**WHAT IS REQUIRED:** Count how many lines in the items below contain the string "dàng", and reply with the number alone.

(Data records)

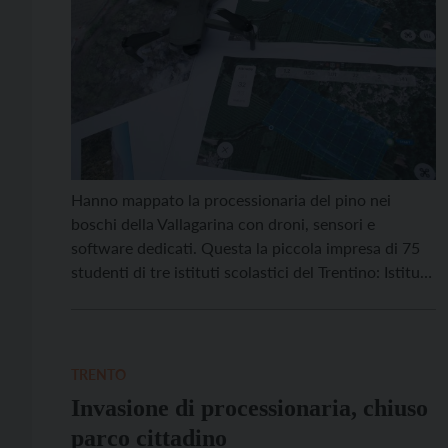
Hanno mappato la processionaria del pino nei
boschi della Vallagarina con droni, sensori e
software dedicati. Questa la piccola impresa di 75
studenti di tre istituti scolastici del Trentino: Istituto
agrario di San Michele all’Adige, Istituto tecnico-
economico e tecnologico Felice e Gregorio Fontana
e Istituto tecnico-tecnologico G. Marconi di
Rovereto. Il progetto a cui hanno […]
TRENTO
Invasione di processionaria, chiuso
parco cittadino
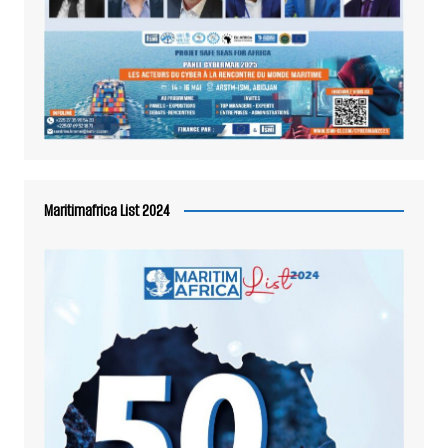
Maritimafrica List 2024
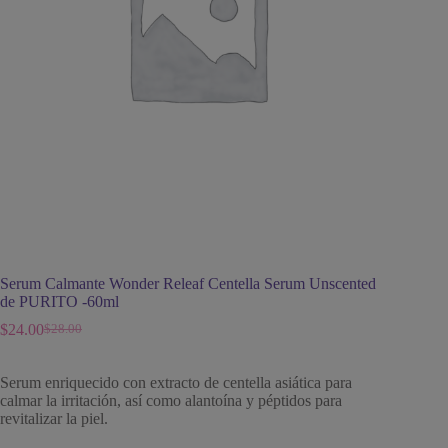
Serum Calmante Wonder Releaf Centella Serum Unscented
de PURITO -60ml
$
24.00
$
28.00
El
El
precio
precio
original
actual
Serum enriquecido con extracto de centella asiática para
era:
es:
calmar la irritación, así como alantoína y péptidos para
$28.00.
$24.00.
revitalizar la piel.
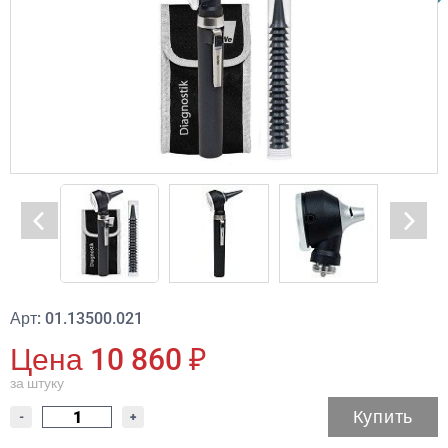
Арт: 01.13500.021
Цена 10 860 ₽
за штуку
Купить
-
+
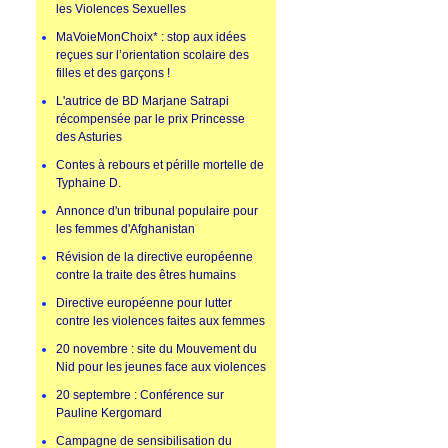
les Violences Sexuelles
MaVoieMonChoix* : stop aux idées
reçues sur l’orientation scolaire des
filles et des garçons !
L'autrice de BD Marjane Satrapi
récompensée par le prix Princesse
des Asturies
Contes à rebours et pérille mortelle de
Typhaine D.
Annonce d'un tribunal populaire pour
les femmes d'Afghanistan
Révision de la directive européenne
contre la traite des êtres humains
Directive européenne pour lutter
contre les violences faites aux femmes
20 novembre : site du Mouvement du
Nid pour les jeunes face aux violences
20 septembre : Conférence sur
Pauline Kergomard
Campagne de sensibilisation du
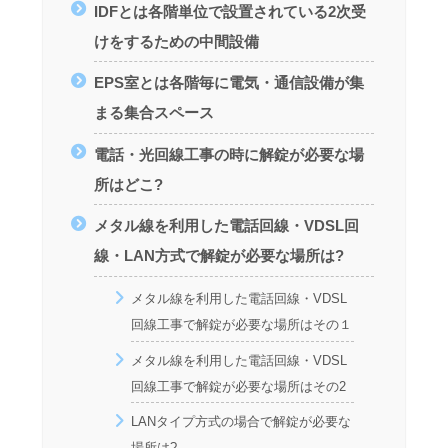
IDFとは各階単位で設置されている2次受
けをするための中間設備
EPS室とは各階毎に電気・通信設備が集
まる集合スペース
電話・光回線工事の時に解錠が必要な場
所はどこ?
メタル線を利用した電話回線・VDSL回
線・LAN方式で解錠が必要な場所は?
メタル線を利用した電話回線・VDSL
回線工事で解錠が必要な場所はその１
メタル線を利用した電話回線・VDSL
回線工事で解錠が必要な場所はその2
LANタイプ方式の場合で解錠が必要な
場所は?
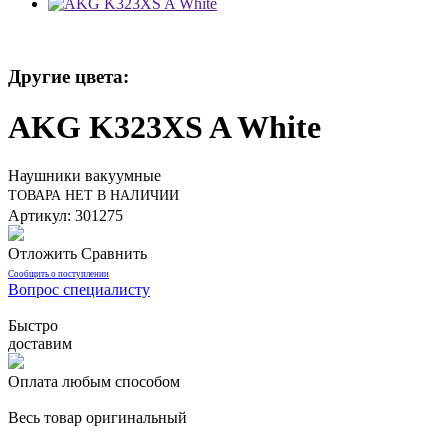
Другие цвета:
AKG K323XS A White
Наушники вакуумные
ТОВАРА НЕТ В НАЛИЧИИ
Артикул: 301275
Отложить
Сравнить
Сообщить о поступлении
Вопрос специалисту
Быстро
доставим
Оплата любым способом
Весь товар оригинальный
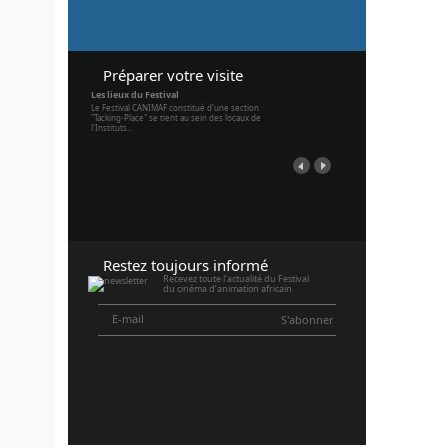
Préparer votre visite
Les lieux du Festival
Le Festival CANIMAF constitué d'une section
"Tacking-Place" se tient au sein des locaux de
l'Instituts...
Restez toujours informé
Recevez toute l'actualité du Festival
du cinéma d’animation africain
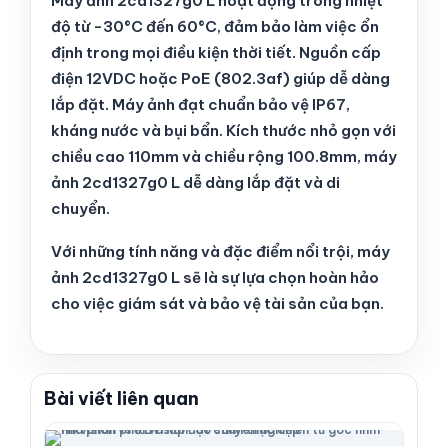
Máy ảnh 2cd1327g0 L hoạt động trong nhiệt
độ từ -30°C đến 60°C, đảm bảo làm việc ổn
định trong mọi điều kiện thời tiết. Nguồn cấp
điện 12VDC hoặc PoE (802.3af) giúp dễ dàng
lắp đặt. Máy ảnh đạt chuẩn bảo vệ IP67,
kháng nước và bụi bẩn. Kích thước nhỏ gọn với
chiều cao 110mm và chiều rộng 100.8mm, máy
ảnh 2cd1327g0 L dễ dàng lắp đặt và di
chuyển.
Với những tính năng và đặc điểm nổi trội, máy
ảnh 2cd1327g0 L sẽ là sự lựa chọn hoàn hảo
cho việc giám sát và bảo vệ tài sản của bạn.
Bài viết liên quan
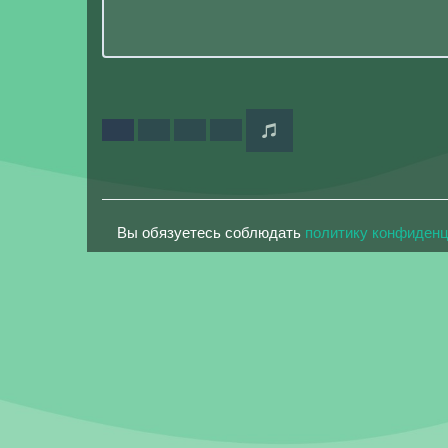
Вы обязуетесь соблюдать
политику конфиден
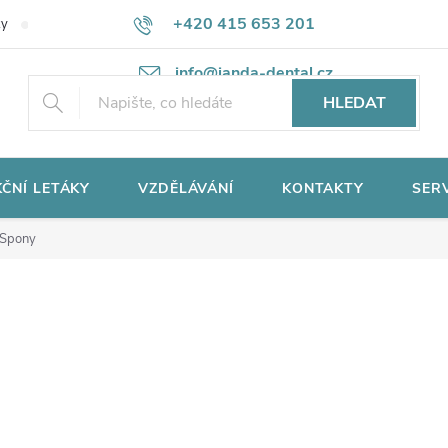
+420 415 653 201
ky
Potřebujete poradit?
Ochrana osobních údajů
info@janda-dental.cz
HLEDAT
ČNÍ LETÁKY
VZDĚLÁVÁNÍ
KONTAKTY
SER
Spony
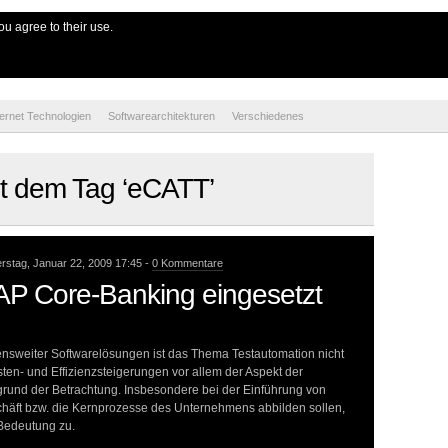
e
ou agree to their use.
ternet Technologien
Softwarearchitekturen
Verschiedenes
mit dem Tag ‘eCATT’
stag, Januar 22, 2009 17:45 -
0 Kommentare
AP Core-Banking eingesetzt
nsweiter Softwarelösungen ist das Thema Testautomation nicht
n- und Effizienzsteigerungen vor allem der Aspekt der
rund der Betrachtung. Insbesondere bei der Einführung von
häft bzw. die Kernprozesse des Unternehmens abbilden sollen,
 Bedeutung zu.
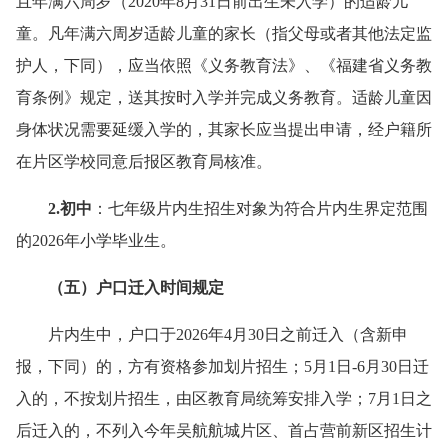
且年满六周岁（2020年8月31日前出生未入学）的适龄儿
童。凡年满六周岁适龄儿童的家长（指父母或者其他法定监
护人，下同），应当依照《义务教育法》、《福建省义务教
育条例》规定，送其按时入学并完成义务教育。适龄儿童因
身体状况需要延缓入学的，其家长应当提出申请，经户籍所
在片区学校同意后报区教育局核准。
2.初中
：七年级片内生招生对象为符合片内生界定范围
的2026年小学毕业生。
（五）户口迁入时间规定
片内生中，户口于2026年4月30日之前迁入（含新申
报，下同）的，方有资格参加划片招生；5月1日-6月30日迁
入的，不按划片招生，由区教育局统筹安排入学；7月1日之
后迁入的，不列入今年吴航航城片区、首占营前新区招生计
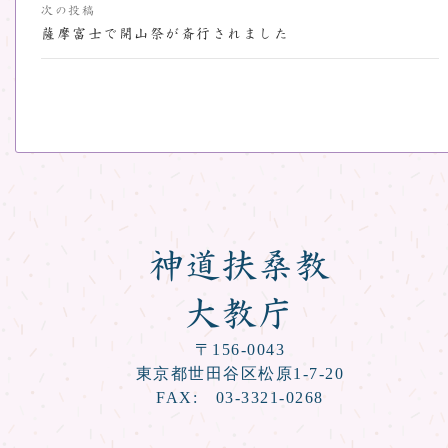
ナ
次の投稿
ビ
薩摩富士で開山祭が斎行されました
ゲ
ー
シ
ョ
ン
神道扶桑教
大教庁
〒156-0043
東京都世田谷区松原1-7-20
FAX: 03-3321-0268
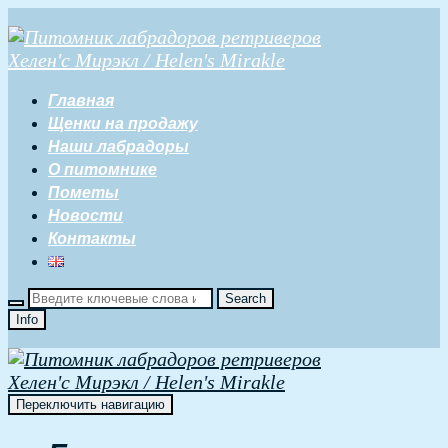
Главная
Щенки на продажу
Наши лабрадоры
О питомнике
Пометы
Новости
Контакты
Info
Переключить навигацию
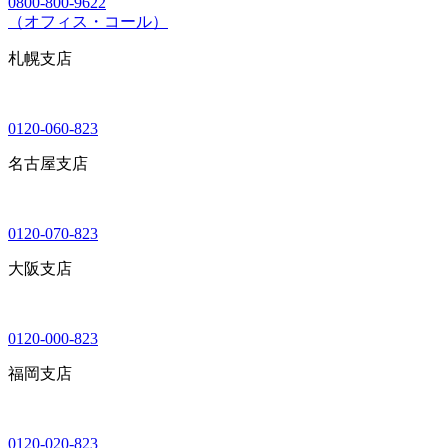
0800-800-9622
（オフィス・コール）
札幌支店
0120-060-823
名古屋支店
0120-070-823
大阪支店
0120-000-823
福岡支店
0120-020-823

**OUTPUT FOR THIS EXERCISE:** 2